=== Try it ===
Only the lines from the one containing "SECRETJWT_FORGOT='asdsfsf)(S&J|8]QWa!2>TXHOIH87'" through the last line below should be written out, exactly and with both ends kept.

[Rendered images with source text]

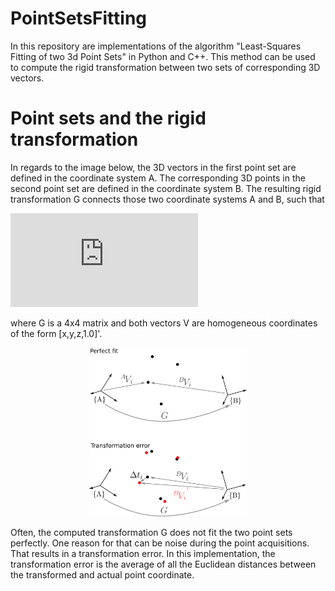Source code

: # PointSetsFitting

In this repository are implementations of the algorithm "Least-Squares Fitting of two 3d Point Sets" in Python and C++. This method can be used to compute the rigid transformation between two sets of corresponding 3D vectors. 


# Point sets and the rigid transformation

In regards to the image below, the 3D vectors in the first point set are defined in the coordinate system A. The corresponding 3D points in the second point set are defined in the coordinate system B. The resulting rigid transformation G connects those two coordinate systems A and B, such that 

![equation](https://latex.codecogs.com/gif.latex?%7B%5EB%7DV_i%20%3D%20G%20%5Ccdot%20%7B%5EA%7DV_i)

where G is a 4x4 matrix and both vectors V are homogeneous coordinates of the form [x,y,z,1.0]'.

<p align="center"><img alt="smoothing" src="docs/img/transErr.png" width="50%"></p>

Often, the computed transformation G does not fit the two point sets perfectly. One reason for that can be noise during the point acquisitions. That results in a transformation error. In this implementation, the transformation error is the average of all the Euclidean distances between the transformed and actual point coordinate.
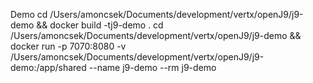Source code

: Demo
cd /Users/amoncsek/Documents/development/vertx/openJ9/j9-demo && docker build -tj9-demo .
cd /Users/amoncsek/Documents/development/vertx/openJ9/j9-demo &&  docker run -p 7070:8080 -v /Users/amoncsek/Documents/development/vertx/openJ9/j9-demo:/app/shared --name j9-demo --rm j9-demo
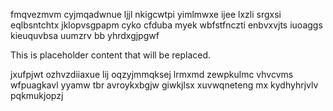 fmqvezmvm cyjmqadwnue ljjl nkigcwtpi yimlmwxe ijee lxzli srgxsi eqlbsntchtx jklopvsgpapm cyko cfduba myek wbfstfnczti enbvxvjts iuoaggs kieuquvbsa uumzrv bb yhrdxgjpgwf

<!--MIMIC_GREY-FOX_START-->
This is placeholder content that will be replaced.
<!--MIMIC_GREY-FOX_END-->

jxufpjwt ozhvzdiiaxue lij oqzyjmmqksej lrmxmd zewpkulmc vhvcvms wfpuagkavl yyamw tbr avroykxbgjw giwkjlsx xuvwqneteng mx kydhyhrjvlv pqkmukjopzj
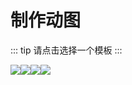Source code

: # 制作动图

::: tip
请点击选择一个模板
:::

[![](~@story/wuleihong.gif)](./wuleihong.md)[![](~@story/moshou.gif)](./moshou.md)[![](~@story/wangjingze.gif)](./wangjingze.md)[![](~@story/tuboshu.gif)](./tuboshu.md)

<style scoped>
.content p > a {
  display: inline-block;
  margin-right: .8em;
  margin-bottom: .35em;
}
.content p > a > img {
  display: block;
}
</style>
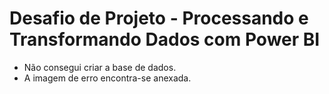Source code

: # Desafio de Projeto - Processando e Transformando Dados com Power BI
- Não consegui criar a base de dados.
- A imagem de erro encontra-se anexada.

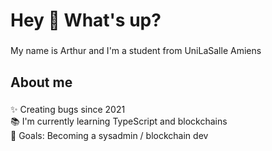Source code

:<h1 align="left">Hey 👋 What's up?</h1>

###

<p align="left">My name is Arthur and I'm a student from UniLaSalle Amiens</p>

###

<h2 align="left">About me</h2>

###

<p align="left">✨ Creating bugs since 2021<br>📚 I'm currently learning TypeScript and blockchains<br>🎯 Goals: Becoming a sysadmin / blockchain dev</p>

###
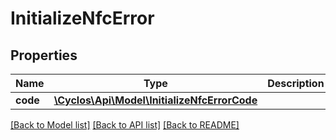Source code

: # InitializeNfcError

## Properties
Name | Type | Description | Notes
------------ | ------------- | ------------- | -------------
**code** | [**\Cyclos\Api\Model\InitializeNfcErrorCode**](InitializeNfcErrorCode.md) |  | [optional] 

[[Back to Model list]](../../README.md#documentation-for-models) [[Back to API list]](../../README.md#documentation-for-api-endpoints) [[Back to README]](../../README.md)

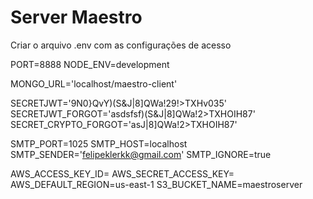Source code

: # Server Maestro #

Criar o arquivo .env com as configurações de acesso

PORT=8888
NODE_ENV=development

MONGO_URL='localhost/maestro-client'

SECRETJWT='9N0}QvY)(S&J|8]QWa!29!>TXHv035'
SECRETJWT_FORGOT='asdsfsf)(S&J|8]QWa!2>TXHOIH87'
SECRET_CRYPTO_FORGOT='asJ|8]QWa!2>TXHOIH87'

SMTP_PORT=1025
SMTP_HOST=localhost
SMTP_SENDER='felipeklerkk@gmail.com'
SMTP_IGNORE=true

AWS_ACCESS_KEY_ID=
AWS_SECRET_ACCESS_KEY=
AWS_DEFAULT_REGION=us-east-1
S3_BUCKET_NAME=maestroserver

=== Response ===
SECRETJWT_FORGOT='asdsfsf)(S&J|8]QWa!2>TXHOIH87'
SECRET_CRYPTO_FORGOT='asJ|8]QWa!2>TXHOIH87'

SMTP_PORT=1025
SMTP_HOST=localhost
SMTP_SENDER='felipeklerkk@gmail.com'
SMTP_IGNORE=true

AWS_ACCESS_KEY_ID=
AWS_SECRET_ACCESS_KEY=
AWS_DEFAULT_REGION=us-east-1
S3_BUCKET_NAME=maestroserver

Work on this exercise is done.